A starting maniple is assembled from 1500 credits. The controlling player must field exactly one Leader — a Tech-Priest Dominus — and may add up to two Champions, drawn from the Enginseer, the Manipulus, or a House officer. At least one Tech-Priest is mandatory at all times: with no priest, no Canticle can be sung and no Rite of Repair performed, and the maniple fights as a heap of silent machines.

Gangers form the bulk of the force, underpinned by a cheap, repairable construct floor of Servitors, with a single Brute slot available. Champion, Brute, and fast-tier slots open as the maniple gains Reputation.
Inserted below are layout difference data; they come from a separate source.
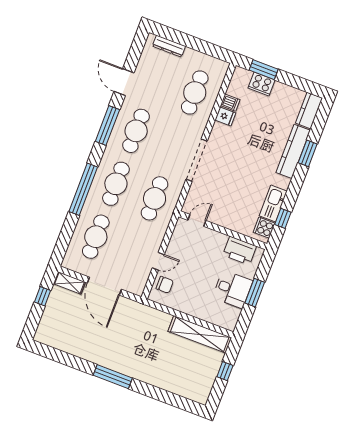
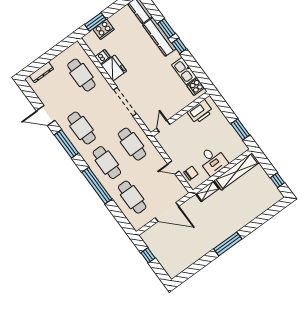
fridge: (225, 116) -> (114, 68), width x1.88, depth x1.34
window: (283, 218) -> (179, 46), moved
door: (158, 261) -> (173, 168), swing flipped
shelving: (69, 283) -> (207, 191), moved
desk: (233, 289) -> (213, 160), moved, turned 90
window: (255, 293) -> (240, 129), moved
window: (225, 371) -> (277, 180), moved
Canticles and Rites of Repair cost nothing to use — they demand only a living Tech-Priest, never credits.

Credits1500
Leaders1
Champions3
Build Rules
  • Starting credits: 1500
  • Exactly 1 Leader (Tech-Priest Dominus) — mandatory; no priest, no Canticle, no Repair, and the Cult above all needs the repair
  • 0-1 Cybernetica Datasmith · 0-2 Tech-Priest Enginseer / Manipulus
  • Kataphron Breachers / Destroyers the bulk; constructs (Kataphrons + Servitors) >= Champions
  • 0-2 Electro-Priests (Fulgurite / Corpuscarii) · Servitors cheap and repairable · 0-1 Brute (Kastelan Robot)
  • Champion / Electro-Priest / Kastelan slots unlock with Reputation — no fast-scout slots (the static wall fields neither Pteraxii nor Serberys)
  • Canticles and Rites of Repair cost no credits — they are a gang stance and an action, not a purchasable resource

A Cult Mechanicus maniple musters on the standard 1500 credits. Every gang must field exactly one Leader — a Tech-Priest Dominus — and without that priest there is no Canticle, no Rite of Repair, and no one to weld the wall upright; the whole House depends upon him. Beyond the Dominus a maniple may take a single Cybernetica Datasmith and up to two Tech-Priest Enginseers or Manipuli.

The body of the gang is the construct wall. Kataphron Breachers and Destroyers form the bulk, and constructs — Kataphrons and Servitors together — must never number fewer than the gang's Champions. Servitors give a cheap, repairable floor; up to two frenzied Electro-Priests bring the melee the slow line lacks; and a single Kastelan Robot may anchor the centre. Champion, Electro-Priest and Kastelan slots open as the maniple's Reputation grows. There are no fast-scout slots — the static wall fields neither Pteraxii nor Serberys. Canticles and Rites of Repair cost nothing to field: they are a stance and an action, never a purchasable resource.